* **STUDY TEXT**
*** Block opens ***

- Genre: comedy pilots
- Theme music composer: Ben McPeek
- Country of origin: Canada
- Original language: English
- No. of seasons: 1

Production
- Executive producer: Alan Ehrlich
- Running time: 30 minutes

Original release
- Network: CBC Television
- Release: 12 January – 23 February 1977

= Krazy House =

Krazy House is a Canadian comedy television miniseries which aired on CBC Television in 1977. It was an anthology series of several different sketch programmes independently written, performed and produced by different performers in different cities. Members of the Royal Canadian Air Farce were involved in writing and performing in Toronto-shot episodes 1, 2 and 5 (though Dave Broadfoot and Luba Goy were the only Air Farce members to appear on-screen), while episodes 3 and 4 were shot in Vancouver and featured the cast of CBC Radio's Dr. Bundolo's Pandemonium Medicine Show. Episode 6 featured a cast of unknowns, and was not connected to either the Air Farce or Bundolo troupes.

Twenty-one years later, Air Farce members Roger Abbott and Don Ferguson would create and produce a similar sketch-based anthology series: the 1998/99 CBC show SketchCom.

==Scheduling==
This half-hour series was broadcast Wednesdays at 10:30 p.m. (Eastern) from 12 January to 23 February 1977.

==Episodes==
- 12 and 19 January 1977: these episodes of various sketches were created by Royal Canadian Air Farce writers and performers. John Morgan, Dave Broadfoot, Roger Abbott and Don Ferguson were writers; Dave Broadfoot, Heath Lamberts, Elizabeth Shepherd and Billy Van starred. George Bloomfield directed.

*** Block closes ***

* **EXERCISE A**
Say whether each statement below agrees with the Krazy House article, answering yes or no and quoting the deciding words from the article: (i) Dave Broadfoot was an Air Farce member who appeared on-screen; (ii) Episode 6 was connected to the Bundolo troupe; (iii) the series was broadcast on Wednesdays.
* **EXERCISE B**
Carry on the Krazy House article from the point where it stops.

* **DATA**
*** Block opens ***

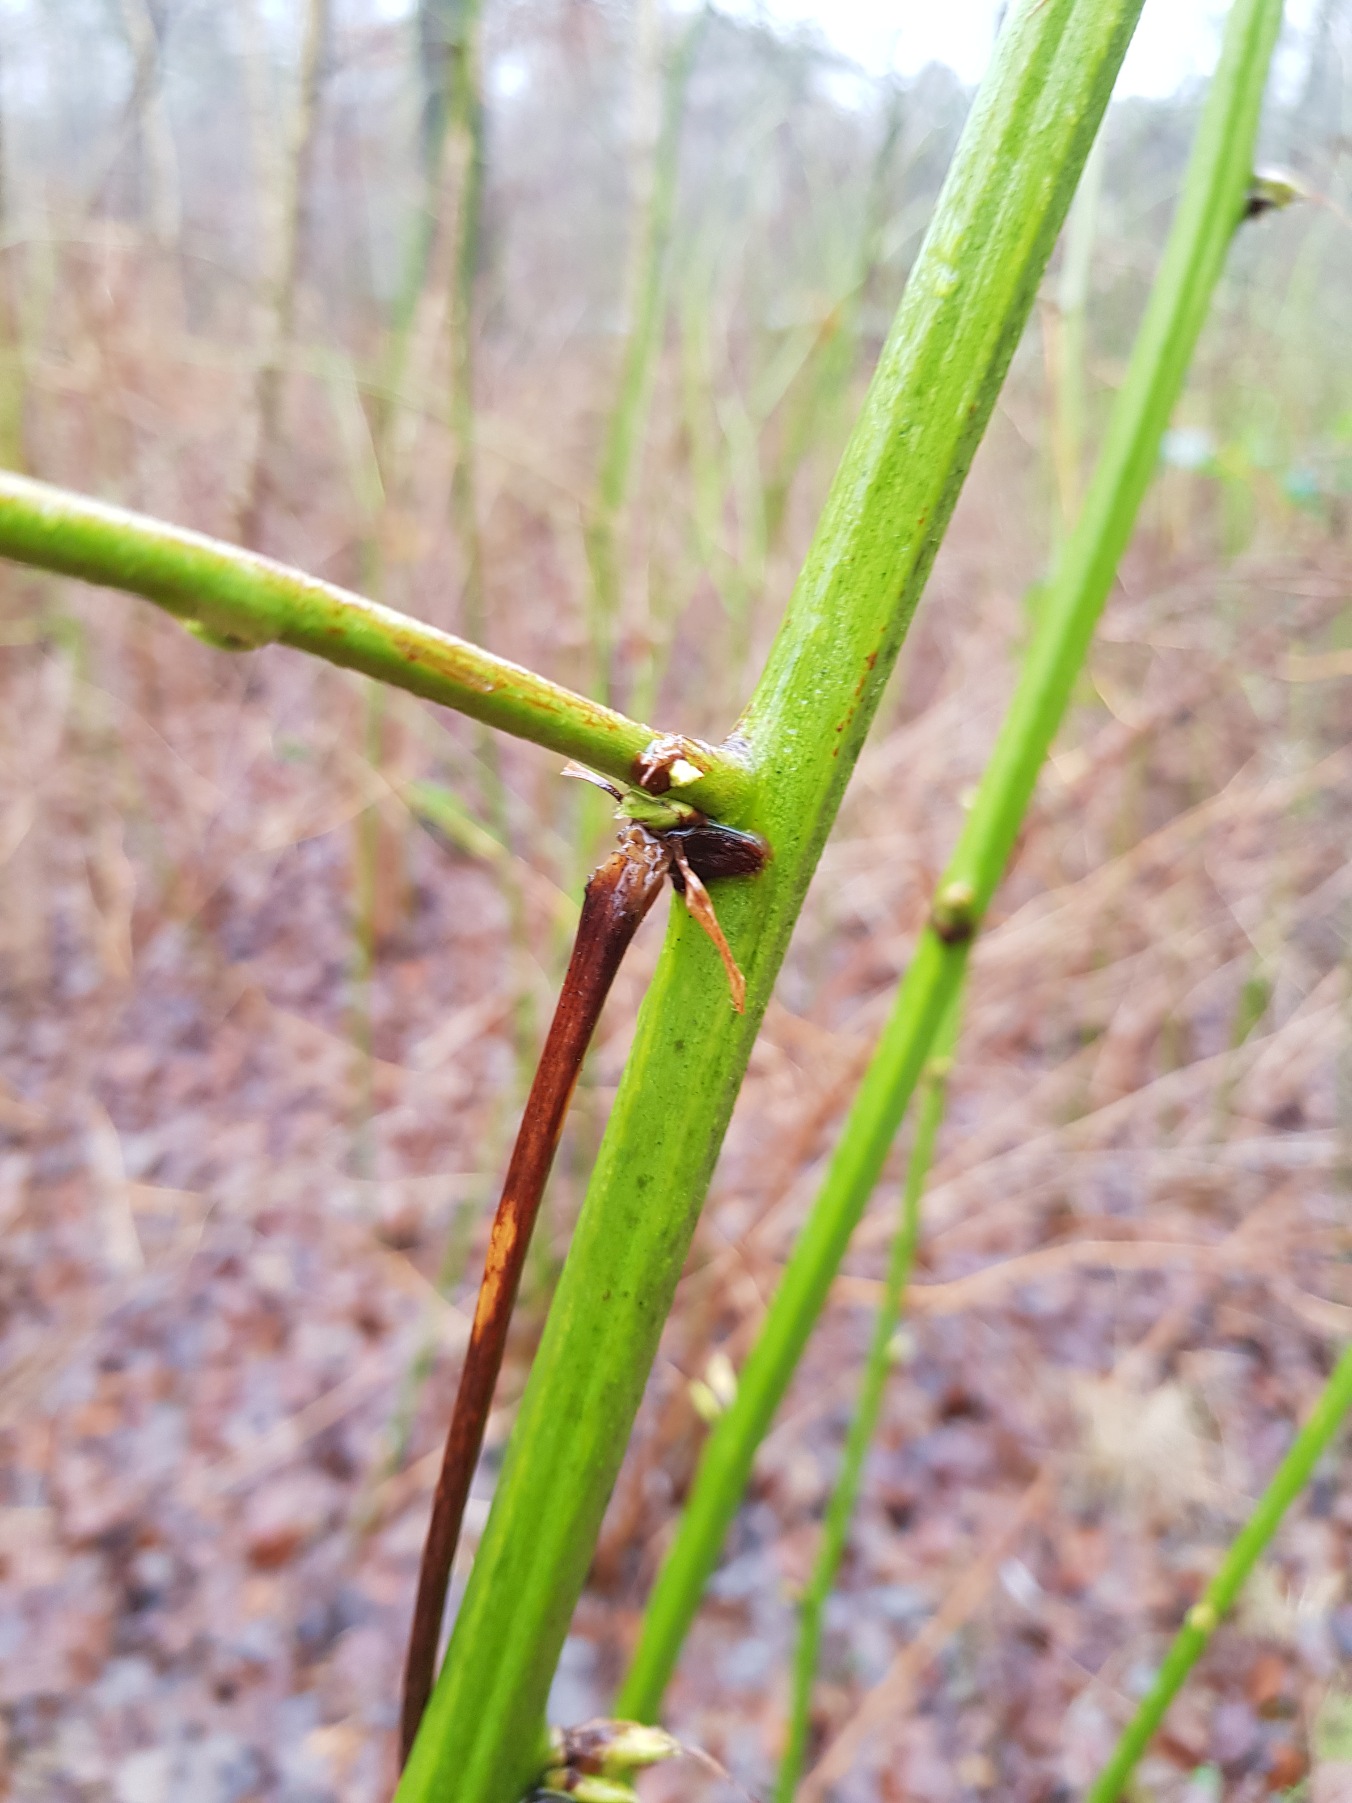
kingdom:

*** Block closes ***
*** Block opens ***

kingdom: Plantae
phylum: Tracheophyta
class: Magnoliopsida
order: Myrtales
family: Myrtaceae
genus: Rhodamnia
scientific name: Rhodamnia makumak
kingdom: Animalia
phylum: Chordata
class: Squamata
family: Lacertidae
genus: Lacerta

*** Block closes ***

* **YOUR RESPONSE A**
(i) Yes: "Dave Broadfoot and Luba Goy were the only Air Farce members to appear on-screen"
(ii) No: "was not connected to either the Air Farce or Bundolo troupes"
(iii) Yes: "broadcast Wednesdays at 10:30 p.m. (Eastern)"

* **YOUR RESPONSE B**
- 26 January 1977 and 9 February 1977: these episodes adapted CBC Radio's Dr. Bundolo's Pandemonium Medicine Show; Jeff Groberman and Don Thatchuk writers; produced in Vancouver; starring Bill Buck, Norman Grohman, Bill Reiter with guests Barbara Barsky, Nancy Dolman, Ross Petty and Susan Wright. Don Kowalchuk directed.
- 16 February 1977: "Now Look Here"; John David Morgan writer; starring Heath Lamberts, Billy Van, Luba Goy, Doug Chamberlain, Peggy Mahlon, Harvey Atkin, and Charles Kirby. Eric House and Chris Braden directed, Bill Lynn produced.
- 23 February 1977: Jack Sampson producer; Martin Lavut director; Christopher Langham writer

==Reception==
Ottawa Citizen television critic Keith Ashford, reviewing the first episode to be broadcast on 12 January, blasted the series as "unfunny, uninteresting and shamelessly derivative", noting that a sketch featuring marital counselling was taken from a Monty Python routine. Dennis Braithwaite of The Toronto Star, meanwhile, issued a rave review of the show on 18 February, calling it "as light as a souffle, as brilliant as a diamond", and claiming it was "only rivalled by Global's Second City", then still in its first season on TV. However, reviewing the episode of 23 February, Braithwaite noted that the performers he had earlier praised were all now absent from the series, and that the resulting episode was "awful, terrible, beyond question the worst attempt at humour that even the CBC has ever made."